I targetted a protein-coding exon with Cas9, amplified a ~ 150bp product in the region and sequenced with Illumina MiSeq. I now have > 1000X coverage of the region, mapped to my reference genome. Many of these reads have indels, thus potentially inducing a frameshift (if not a multiple of 3).
Is there any tool available to predict premature stop codons in my reads (or even non-sense mediated decay)?
I should add I do not want to create an assembly/consensus of my reads. That is because there is mosaicism in the mutations induced by Cas9 (eg. half of my reads have a 1bp deletion, the other half have a 9bp insertion). In the simplest form, I would want a tool that scans for stop codons each of my mutated read, and in the correct frame (i.e. the frame used by the cell to translate that specific mRNA).
call variants (vcf) and annotate with VEP. stop_gained and NMD_transcript_variant might be of interest to you. other variations such as transcript ablation, frameshift mutations might be of interest to you. https://asia.ensembl.org/info/genome/variation/prediction/predicted_data.html
Thanks. It's very helpful; but I think the variant caller will not do the job I need. I would essentially need a variant call on each individual read, if that makes sense?

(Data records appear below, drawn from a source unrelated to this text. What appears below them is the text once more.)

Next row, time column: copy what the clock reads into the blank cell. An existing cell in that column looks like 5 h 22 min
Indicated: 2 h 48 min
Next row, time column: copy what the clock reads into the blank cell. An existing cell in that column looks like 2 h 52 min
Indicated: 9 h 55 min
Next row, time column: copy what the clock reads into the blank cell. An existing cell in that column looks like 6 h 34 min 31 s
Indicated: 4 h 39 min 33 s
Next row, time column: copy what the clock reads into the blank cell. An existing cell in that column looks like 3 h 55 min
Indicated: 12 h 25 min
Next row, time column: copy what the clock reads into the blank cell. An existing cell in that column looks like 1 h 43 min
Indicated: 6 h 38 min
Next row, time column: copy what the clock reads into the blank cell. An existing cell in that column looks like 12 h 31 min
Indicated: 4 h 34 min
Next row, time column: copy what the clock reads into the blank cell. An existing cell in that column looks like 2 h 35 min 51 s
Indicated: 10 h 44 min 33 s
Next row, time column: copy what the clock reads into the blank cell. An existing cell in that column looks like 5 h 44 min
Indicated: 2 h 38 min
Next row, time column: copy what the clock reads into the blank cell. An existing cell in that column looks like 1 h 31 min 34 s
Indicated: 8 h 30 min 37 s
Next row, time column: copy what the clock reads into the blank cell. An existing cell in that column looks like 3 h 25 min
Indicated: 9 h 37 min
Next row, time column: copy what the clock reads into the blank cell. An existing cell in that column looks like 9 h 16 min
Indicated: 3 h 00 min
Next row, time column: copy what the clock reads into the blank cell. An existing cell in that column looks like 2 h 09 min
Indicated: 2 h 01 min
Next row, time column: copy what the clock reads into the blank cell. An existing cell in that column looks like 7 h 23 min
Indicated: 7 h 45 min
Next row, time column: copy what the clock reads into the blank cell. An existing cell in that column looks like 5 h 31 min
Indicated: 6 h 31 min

Just had a shot with a read now. I manually wrote the variant (it is just a 10bp deletion in the middle of the read). It does a pretty good job for part of it: looking up which transcript the variant will affect and calling a frameshift. I wish it would go transcribe/translate downstream in the new frame to see if any premature stop codon pops up though. Any clue why it does not do that? Am I missing something?
You generally expect that any out of frame frameshift is going to run into a stopcodon soon, but I'm not aware of any annotating software which formally assesses that.
Right, I see. It's a shame, it'd be nice data to have!
Cross post at https://bioinformatics.stackexchange.com/questions/7340/how-to-predict-stop-codons-in-illumina-reads
Yes, I wrote that. I did not get satisfying answers though. Is that an issue you think? Should I delete the stack post?
Not necessarily, but it's best to be open about that.